___ Task inputs
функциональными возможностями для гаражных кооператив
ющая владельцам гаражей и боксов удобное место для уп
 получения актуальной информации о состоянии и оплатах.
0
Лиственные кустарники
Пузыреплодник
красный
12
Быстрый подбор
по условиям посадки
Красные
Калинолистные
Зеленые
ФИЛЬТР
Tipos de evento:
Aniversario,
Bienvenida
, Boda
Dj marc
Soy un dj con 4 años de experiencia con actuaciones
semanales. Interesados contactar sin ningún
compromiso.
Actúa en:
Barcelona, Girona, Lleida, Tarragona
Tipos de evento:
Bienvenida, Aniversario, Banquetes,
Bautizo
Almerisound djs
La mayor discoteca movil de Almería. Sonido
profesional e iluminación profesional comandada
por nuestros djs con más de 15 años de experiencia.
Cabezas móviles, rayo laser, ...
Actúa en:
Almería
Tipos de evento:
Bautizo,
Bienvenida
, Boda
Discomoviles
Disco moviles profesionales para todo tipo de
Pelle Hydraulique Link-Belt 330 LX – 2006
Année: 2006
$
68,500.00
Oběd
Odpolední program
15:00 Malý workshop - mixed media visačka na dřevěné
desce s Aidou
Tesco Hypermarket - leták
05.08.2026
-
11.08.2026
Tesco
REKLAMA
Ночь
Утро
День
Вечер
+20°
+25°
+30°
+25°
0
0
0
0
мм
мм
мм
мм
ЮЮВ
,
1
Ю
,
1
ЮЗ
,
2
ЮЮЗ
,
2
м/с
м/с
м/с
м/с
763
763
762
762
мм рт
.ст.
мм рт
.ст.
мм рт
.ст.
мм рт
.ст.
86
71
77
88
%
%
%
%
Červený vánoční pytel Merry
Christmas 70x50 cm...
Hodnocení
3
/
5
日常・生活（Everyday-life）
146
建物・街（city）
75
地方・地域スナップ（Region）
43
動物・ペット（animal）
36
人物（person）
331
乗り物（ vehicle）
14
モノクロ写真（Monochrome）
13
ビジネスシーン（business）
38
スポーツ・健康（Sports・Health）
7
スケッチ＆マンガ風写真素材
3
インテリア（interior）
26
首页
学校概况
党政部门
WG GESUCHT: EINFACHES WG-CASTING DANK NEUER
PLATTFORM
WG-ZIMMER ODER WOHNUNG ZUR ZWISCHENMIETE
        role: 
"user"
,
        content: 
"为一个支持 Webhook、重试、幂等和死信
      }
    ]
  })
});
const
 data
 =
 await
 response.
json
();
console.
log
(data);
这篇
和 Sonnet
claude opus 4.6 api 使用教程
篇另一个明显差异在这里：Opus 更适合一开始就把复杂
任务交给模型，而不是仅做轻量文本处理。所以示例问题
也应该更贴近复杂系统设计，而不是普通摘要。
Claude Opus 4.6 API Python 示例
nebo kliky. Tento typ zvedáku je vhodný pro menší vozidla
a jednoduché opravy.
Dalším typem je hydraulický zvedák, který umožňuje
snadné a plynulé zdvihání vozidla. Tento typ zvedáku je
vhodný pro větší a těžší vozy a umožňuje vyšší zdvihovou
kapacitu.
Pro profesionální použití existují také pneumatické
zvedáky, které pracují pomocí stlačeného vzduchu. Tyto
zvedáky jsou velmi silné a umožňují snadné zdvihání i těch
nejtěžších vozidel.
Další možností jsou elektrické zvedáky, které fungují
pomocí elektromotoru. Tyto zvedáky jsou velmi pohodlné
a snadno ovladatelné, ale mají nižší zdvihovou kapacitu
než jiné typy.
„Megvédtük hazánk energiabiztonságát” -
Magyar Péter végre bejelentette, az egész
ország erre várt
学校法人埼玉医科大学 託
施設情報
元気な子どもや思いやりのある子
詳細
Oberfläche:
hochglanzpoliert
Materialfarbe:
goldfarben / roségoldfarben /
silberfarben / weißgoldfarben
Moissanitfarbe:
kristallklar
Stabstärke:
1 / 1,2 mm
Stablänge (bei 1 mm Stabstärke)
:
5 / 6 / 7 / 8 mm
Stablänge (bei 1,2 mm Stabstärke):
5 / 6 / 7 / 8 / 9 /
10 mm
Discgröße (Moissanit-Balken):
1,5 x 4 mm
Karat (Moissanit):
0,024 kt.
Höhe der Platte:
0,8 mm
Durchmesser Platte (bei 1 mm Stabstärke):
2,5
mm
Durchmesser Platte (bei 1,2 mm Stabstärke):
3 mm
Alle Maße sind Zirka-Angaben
______
Work to be completed | Pull out each line of the material above that contains the word "zvedáku", with case taken into account.

Output below |
nebo kliky. Tento typ zvedáku je vhodný pro menší vozidla
snadné a plynulé zdvihání vozidla. Tento typ zvedáku je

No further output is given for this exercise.